--- DATA SUPPLIED ---
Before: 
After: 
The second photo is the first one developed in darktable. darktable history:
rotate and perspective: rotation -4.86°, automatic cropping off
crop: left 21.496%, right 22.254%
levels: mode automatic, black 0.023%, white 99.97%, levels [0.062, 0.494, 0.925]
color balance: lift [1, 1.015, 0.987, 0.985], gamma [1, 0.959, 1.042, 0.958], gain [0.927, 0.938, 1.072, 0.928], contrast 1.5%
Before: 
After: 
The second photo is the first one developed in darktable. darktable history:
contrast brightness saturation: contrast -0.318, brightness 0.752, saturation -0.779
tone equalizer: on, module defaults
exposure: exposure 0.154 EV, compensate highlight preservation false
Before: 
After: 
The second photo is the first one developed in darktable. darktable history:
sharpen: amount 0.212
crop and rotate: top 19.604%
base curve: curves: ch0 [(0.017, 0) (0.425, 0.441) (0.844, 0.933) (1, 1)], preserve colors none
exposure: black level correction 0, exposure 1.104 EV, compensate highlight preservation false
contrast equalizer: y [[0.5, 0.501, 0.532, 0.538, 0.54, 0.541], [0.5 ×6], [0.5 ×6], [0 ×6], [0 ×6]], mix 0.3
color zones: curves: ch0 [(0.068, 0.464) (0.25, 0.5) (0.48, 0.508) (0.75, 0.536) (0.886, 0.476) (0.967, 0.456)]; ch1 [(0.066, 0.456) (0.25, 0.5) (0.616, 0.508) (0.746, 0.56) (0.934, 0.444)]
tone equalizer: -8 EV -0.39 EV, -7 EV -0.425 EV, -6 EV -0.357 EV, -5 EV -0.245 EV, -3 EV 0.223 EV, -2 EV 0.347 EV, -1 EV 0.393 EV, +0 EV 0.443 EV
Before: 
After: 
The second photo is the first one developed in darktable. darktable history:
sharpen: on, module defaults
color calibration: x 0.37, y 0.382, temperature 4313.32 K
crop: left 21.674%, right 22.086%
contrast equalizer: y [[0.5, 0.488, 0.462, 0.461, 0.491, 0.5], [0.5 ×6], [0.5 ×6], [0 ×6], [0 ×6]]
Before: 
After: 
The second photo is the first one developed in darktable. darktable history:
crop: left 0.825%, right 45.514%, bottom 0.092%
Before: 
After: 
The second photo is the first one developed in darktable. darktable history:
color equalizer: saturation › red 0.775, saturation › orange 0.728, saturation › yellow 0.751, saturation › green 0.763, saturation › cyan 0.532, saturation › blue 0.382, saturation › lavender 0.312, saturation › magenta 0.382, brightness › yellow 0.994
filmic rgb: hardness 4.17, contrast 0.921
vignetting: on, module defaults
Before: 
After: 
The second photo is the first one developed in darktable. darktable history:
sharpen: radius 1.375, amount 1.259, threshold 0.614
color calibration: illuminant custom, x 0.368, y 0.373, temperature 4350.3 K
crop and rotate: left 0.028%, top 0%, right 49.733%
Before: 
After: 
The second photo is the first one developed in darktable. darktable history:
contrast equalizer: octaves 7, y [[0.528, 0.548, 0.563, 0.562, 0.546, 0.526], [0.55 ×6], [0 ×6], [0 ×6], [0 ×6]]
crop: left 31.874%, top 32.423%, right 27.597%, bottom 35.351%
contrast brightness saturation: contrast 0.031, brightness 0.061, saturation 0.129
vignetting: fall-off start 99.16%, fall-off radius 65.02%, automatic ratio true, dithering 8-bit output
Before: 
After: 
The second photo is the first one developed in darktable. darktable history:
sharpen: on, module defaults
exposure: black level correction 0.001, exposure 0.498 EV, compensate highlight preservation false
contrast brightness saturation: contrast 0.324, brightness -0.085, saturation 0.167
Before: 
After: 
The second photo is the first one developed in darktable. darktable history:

--- BRIEF ---
Copy the records above word for word, starting at their first line and ending with the line that contains "tone equalizer: -8", including both.

--- EXPECTED OUTPUT ---
Before: 
After: 
The second photo is the first one developed in darktable. darktable history:
rotate and perspective: rotation -4.86°, automatic cropping off
crop: left 21.496%, right 22.254%
levels: mode automatic, black 0.023%, white 99.97%, levels [0.062, 0.494, 0.925]
color balance: lift [1, 1.015, 0.987, 0.985], gamma [1, 0.959, 1.042, 0.958], gain [0.927, 0.938, 1.072, 0.928], contrast 1.5%
Before: 
After: 
The second photo is the first one developed in darktable. darktable history:
contrast brightness saturation: contrast -0.318, brightness 0.752, saturation -0.779
tone equalizer: on, module defaults
exposure: exposure 0.154 EV, compensate highlight preservation false
Before: 
After: 
The second photo is the first one developed in darktable. darktable history:
sharpen: amount 0.212
crop and rotate: top 19.604%
base curve: curves: ch0 [(0.017, 0) (0.425, 0.441) (0.844, 0.933) (1, 1)], preserve colors none
exposure: black level correction 0, exposure 1.104 EV, compensate highlight preservation false
contrast equalizer: y [[0.5, 0.501, 0.532, 0.538, 0.54, 0.541], [0.5 ×6], [0.5 ×6], [0 ×6], [0 ×6]], mix 0.3
color zones: curves: ch0 [(0.068, 0.464) (0.25, 0.5) (0.48, 0.508) (0.75, 0.536) (0.886, 0.476) (0.967, 0.456)]; ch1 [(0.066, 0.456) (0.25, 0.5) (0.616, 0.508) (0.746, 0.56) (0.934, 0.444)]
tone equalizer: -8 EV -0.39 EV, -7 EV -0.425 EV, -6 EV -0.357 EV, -5 EV -0.245 EV, -3 EV 0.223 EV, -2 EV 0.347 EV, -1 EV 0.393 EV, +0 EV 0.443 EV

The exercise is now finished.